• [TASK OBJECTIVE]:
Please look for the string "Dengan" below and report every line in which it occurs.

============

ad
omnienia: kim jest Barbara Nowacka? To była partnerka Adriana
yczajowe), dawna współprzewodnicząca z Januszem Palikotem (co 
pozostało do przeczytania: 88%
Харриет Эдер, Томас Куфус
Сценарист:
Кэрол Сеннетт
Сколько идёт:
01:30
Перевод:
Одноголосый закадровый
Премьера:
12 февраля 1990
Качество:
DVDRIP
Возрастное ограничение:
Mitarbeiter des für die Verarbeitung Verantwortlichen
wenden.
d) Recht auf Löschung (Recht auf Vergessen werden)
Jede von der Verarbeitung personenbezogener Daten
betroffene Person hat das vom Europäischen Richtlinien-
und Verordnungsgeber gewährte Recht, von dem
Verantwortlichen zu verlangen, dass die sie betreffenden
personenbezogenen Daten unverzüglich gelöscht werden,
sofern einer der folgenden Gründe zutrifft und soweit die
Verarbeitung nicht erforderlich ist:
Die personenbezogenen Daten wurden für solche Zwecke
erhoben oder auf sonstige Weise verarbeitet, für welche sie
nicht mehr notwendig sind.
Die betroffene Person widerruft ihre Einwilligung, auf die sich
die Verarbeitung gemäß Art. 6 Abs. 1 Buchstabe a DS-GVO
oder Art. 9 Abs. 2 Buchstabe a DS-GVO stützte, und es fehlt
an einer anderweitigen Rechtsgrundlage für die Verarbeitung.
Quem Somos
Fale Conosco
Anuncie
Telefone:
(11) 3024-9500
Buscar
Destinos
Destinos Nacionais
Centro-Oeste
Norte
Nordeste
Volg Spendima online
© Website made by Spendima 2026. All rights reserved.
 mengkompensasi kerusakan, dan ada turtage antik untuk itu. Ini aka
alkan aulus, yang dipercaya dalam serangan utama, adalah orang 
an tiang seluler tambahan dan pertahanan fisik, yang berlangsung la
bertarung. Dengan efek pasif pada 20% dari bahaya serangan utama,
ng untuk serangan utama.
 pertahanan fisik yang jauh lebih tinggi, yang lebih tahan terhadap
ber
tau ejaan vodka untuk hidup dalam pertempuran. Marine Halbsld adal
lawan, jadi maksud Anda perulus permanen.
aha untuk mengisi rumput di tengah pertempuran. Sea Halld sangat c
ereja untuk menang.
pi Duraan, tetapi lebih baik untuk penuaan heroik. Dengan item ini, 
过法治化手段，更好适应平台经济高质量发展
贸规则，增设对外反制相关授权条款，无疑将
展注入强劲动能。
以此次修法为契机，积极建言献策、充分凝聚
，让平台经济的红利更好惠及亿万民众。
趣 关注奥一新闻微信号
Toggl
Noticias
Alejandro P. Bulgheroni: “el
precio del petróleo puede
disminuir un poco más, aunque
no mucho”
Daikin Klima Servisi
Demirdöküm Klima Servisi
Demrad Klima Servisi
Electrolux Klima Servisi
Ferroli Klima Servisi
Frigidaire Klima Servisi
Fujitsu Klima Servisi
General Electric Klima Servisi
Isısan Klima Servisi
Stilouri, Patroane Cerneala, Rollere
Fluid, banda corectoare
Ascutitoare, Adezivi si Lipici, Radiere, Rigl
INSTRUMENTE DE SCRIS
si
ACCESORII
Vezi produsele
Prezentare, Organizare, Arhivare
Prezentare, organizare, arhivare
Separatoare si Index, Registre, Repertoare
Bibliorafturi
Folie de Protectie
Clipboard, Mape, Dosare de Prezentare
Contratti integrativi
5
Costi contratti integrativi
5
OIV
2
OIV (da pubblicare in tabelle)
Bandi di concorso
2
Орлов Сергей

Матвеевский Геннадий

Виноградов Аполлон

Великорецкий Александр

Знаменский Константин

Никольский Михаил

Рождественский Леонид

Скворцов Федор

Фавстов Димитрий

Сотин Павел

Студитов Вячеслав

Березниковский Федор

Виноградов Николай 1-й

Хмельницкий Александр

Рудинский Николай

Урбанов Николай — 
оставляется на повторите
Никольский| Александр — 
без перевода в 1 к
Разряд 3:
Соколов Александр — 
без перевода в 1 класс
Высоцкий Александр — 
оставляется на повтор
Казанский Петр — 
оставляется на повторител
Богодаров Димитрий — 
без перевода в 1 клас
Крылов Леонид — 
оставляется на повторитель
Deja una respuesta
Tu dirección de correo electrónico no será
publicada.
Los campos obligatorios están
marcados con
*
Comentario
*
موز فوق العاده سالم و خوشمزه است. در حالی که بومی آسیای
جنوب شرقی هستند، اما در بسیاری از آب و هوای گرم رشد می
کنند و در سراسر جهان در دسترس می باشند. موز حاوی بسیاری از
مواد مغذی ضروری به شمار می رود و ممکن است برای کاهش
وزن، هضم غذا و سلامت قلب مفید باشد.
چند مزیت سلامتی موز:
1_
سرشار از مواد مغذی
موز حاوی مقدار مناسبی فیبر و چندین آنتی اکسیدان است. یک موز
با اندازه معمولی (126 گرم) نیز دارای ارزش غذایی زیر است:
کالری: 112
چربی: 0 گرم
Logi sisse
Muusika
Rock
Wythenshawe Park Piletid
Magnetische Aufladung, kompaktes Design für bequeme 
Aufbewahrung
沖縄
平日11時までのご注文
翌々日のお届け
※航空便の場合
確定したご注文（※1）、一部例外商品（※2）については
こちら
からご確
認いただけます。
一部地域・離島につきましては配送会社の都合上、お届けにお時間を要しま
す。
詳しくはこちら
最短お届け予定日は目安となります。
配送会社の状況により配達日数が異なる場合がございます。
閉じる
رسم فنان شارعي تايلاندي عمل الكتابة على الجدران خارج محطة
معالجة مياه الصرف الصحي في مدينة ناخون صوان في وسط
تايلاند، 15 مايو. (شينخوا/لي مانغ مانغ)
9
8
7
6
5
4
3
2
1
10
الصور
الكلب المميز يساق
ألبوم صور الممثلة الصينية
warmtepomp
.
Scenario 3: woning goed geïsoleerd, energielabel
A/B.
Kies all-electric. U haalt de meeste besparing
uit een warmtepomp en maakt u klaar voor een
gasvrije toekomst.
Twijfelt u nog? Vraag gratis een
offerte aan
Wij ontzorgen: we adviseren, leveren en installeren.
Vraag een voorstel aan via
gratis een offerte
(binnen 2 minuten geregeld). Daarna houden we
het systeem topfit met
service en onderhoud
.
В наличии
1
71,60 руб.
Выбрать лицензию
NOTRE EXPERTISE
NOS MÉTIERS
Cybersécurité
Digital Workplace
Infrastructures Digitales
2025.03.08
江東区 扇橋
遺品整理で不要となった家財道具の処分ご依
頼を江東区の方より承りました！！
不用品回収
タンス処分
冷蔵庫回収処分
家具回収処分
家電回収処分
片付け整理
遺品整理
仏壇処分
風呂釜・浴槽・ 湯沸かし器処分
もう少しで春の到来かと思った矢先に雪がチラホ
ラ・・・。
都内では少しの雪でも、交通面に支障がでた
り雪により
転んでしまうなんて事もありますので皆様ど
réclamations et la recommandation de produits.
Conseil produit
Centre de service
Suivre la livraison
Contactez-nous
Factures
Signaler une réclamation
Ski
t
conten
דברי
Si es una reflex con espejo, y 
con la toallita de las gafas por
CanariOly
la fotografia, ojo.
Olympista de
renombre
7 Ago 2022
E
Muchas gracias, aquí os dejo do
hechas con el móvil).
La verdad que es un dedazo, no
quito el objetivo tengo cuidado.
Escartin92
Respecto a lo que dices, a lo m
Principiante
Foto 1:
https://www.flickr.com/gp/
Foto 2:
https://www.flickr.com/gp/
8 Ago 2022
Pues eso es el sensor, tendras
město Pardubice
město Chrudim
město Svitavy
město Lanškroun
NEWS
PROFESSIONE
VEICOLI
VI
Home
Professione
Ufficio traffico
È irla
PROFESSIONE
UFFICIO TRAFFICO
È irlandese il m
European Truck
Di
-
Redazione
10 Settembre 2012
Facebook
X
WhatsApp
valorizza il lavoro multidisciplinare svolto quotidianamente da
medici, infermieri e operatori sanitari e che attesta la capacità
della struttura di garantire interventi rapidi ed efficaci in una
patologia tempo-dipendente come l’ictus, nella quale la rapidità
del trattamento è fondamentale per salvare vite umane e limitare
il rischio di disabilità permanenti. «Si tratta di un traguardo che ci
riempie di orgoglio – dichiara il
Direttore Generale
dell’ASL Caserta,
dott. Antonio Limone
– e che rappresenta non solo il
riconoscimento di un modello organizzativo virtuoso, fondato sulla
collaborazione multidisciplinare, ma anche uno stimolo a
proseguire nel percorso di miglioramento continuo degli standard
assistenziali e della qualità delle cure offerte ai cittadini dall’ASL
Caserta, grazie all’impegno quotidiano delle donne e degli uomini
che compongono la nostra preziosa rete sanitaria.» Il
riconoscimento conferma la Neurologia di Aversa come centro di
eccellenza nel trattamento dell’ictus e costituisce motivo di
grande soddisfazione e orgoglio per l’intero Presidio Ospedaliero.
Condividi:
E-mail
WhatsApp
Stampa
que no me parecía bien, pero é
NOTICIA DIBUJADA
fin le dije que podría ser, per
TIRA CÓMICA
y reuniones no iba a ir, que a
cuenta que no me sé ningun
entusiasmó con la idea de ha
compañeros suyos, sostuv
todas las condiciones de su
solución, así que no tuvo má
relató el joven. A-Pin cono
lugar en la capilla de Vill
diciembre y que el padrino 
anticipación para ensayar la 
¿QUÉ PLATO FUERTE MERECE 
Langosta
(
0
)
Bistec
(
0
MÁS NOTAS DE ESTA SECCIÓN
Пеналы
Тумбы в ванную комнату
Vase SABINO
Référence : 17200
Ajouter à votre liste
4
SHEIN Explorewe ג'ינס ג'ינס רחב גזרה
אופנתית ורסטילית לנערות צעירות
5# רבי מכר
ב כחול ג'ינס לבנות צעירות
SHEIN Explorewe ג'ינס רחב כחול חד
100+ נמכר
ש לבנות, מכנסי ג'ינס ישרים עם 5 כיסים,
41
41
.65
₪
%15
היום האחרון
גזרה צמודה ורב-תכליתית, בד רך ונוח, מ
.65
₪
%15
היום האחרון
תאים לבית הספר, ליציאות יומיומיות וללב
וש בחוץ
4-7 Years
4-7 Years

============

• [OUTPUT FOR THIS EXERCISE]:
bertarung. Dengan efek pasif pada 20% dari bahaya serangan utama,
pi Duraan, tetapi lebih baik untuk penuaan heroik. Dengan item ini, 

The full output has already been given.